[Dataset entries]

-=-=-

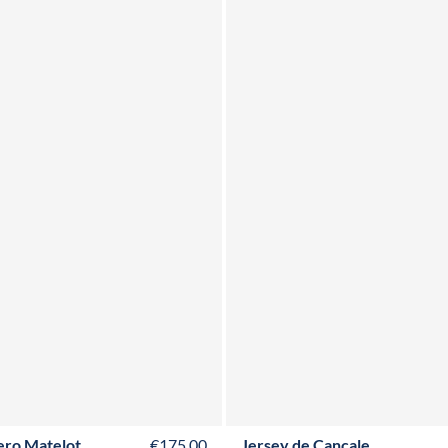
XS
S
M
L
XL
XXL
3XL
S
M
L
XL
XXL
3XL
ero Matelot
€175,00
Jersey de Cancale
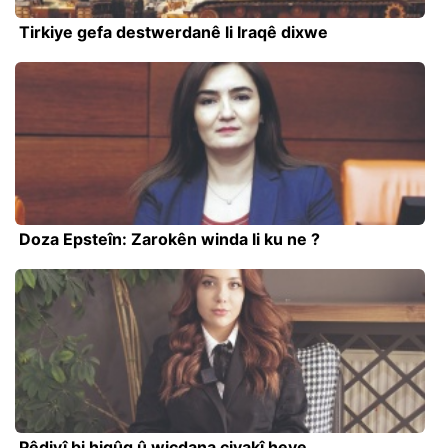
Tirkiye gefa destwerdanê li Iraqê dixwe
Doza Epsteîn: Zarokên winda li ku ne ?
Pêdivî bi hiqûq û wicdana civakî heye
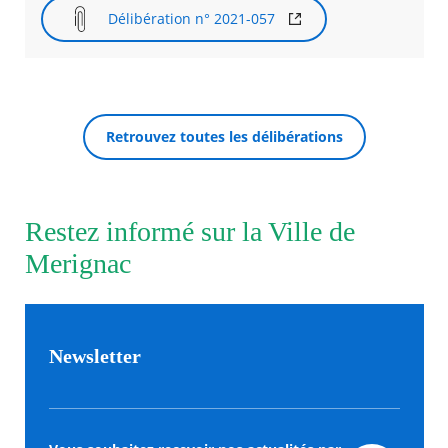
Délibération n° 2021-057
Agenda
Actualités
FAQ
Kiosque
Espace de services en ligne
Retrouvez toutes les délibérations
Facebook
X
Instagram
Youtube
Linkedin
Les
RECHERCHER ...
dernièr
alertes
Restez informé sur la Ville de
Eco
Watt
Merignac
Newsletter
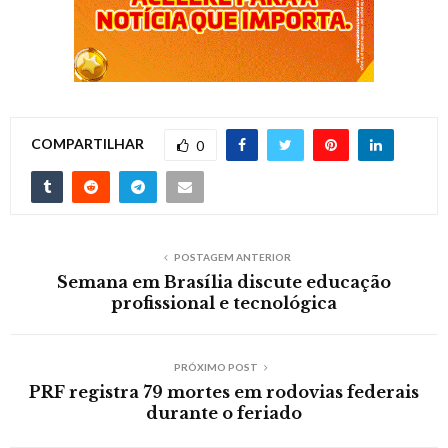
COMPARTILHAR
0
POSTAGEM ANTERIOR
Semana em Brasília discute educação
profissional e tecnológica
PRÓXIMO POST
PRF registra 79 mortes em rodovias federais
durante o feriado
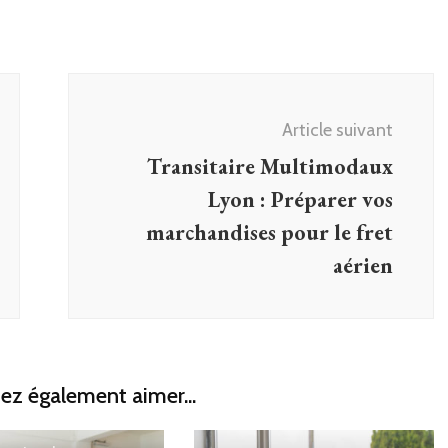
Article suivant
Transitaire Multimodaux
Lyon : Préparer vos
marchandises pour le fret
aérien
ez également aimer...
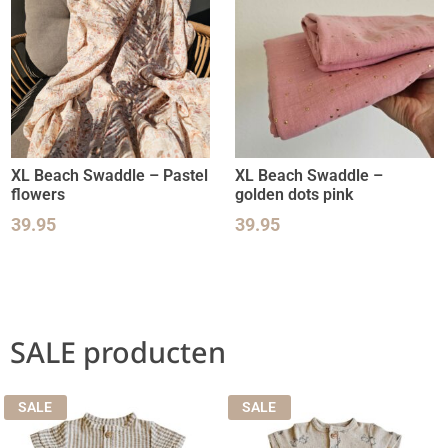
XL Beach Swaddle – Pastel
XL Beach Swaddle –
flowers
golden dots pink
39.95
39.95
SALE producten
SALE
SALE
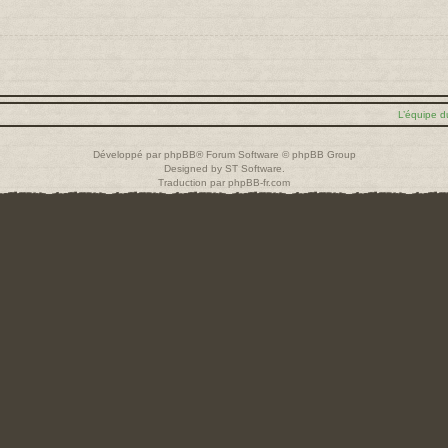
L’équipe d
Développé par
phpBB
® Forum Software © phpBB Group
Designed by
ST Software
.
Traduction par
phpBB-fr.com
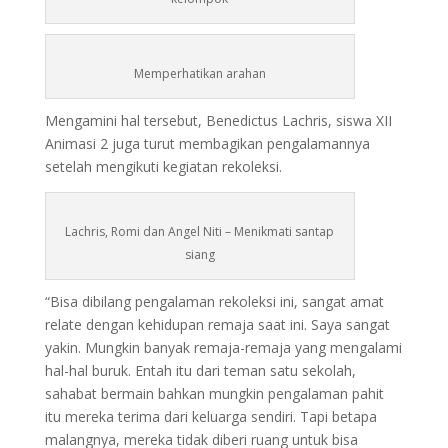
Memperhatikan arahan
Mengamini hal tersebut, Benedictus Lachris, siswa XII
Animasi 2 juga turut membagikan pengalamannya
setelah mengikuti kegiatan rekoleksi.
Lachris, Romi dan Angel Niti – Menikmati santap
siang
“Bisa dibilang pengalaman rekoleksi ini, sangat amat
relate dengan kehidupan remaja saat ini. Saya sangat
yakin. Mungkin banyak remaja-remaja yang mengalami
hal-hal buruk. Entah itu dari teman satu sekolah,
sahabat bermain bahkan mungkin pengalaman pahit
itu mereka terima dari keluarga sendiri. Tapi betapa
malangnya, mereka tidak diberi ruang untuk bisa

-=-=-

◆ WHAT NEEDS TO BE DONE:
Copy out exactly the lines that begin at the line with "Délibération n° 2021-057" and end at the final line of the entries above. Leave out the pictures.

◆ RESULT FOR THIS TASK:
Délibération n° 2021-057
Agenda
Actualités
FAQ
Kiosque
Espace de services en ligne
Retrouvez toutes les délibérations
Facebook
X
Instagram
Youtube
Linkedin
Les
RECHERCHER ...
dernièr
alertes
Restez informé sur la Ville de
Eco
Watt
Merignac
Newsletter
COMPARTILHAR
0
POSTAGEM ANTERIOR
Semana em Brasília discute educação
profissional e tecnológica
PRÓXIMO POST
PRF registra 79 mortes em rodovias federais
durante o feriado
Article suivant
Transitaire Multimodaux
Lyon : Préparer vos
marchandises pour le fret
aérien
ez également aimer...
XL Beach Swaddle – Pastel
XL Beach Swaddle –
flowers
golden dots pink
39.95
39.95
SALE producten
SALE
SALE
L’équipe d
Développé par
phpBB
® Forum Software © phpBB Group
Designed by
ST Software
.
Traduction par
phpBB-fr.com
Memperhatikan arahan
Mengamini hal tersebut, Benedictus Lachris, siswa XII
Animasi 2 juga turut membagikan pengalamannya
setelah mengikuti kegiatan rekoleksi.
Lachris, Romi dan Angel Niti – Menikmati santap
siang
“Bisa dibilang pengalaman rekoleksi ini, sangat amat
relate dengan kehidupan remaja saat ini. Saya sangat
yakin. Mungkin banyak remaja-remaja yang mengalami
hal-hal buruk. Entah itu dari teman satu sekolah,
sahabat bermain bahkan mungkin pengalaman pahit
itu mereka terima dari keluarga sendiri. Tapi betapa
malangnya, mereka tidak diberi ruang untuk bisa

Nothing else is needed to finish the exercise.